Segment Start: Task data
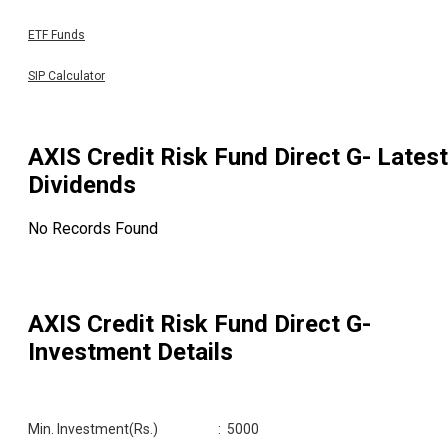
ETF Funds
SIP Calculator
AXIS Credit Risk Fund Direct G
- Latest
Dividends
No Records Found
AXIS Credit Risk Fund Direct G
-
Investment Details
Min. Investment(Rs.)
:
5000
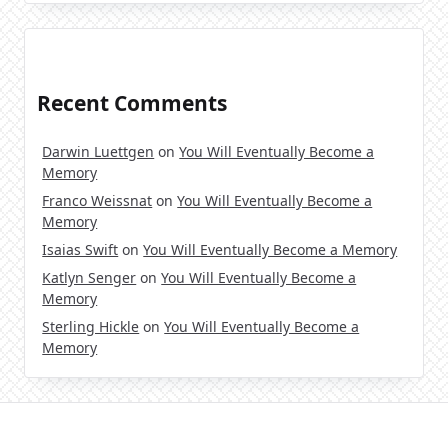
Recent Comments
Darwin Luettgen
on
You Will Eventually Become a
Memory
Franco Weissnat
on
You Will Eventually Become a
Memory
Isaias Swift
on
You Will Eventually Become a Memory
Katlyn Senger
on
You Will Eventually Become a
Memory
Sterling Hickle
on
You Will Eventually Become a
Memory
Segment End: Task data
[Directions for this task]: Recast every line of text in the material as a numbered list, omitting blank lines and leaving the pictures out of the answer.

[Finished exercise]:
1. ETF Funds
2. SIP Calculator
3. AXIS Credit Risk Fund Direct G
4. - Latest
5. Dividends
6. No Records Found
7. AXIS Credit Risk Fund Direct G
8. -
9. Investment Details
10. Min. Investment(Rs.)
11. :
12. 5000
13. Recent Comments
14. Darwin Luettgen
15. on
16. You Will Eventually Become a
17. Memory
18. Franco Weissnat
19. on
20. You Will Eventually Become a
21. Memory
22. Isaias Swift
23. on
24. You Will Eventually Become a Memory
25. Katlyn Senger
26. on
27. You Will Eventually Become a
28. Memory
29. Sterling Hickle
30. on
31. You Will Eventually Become a
32. Memory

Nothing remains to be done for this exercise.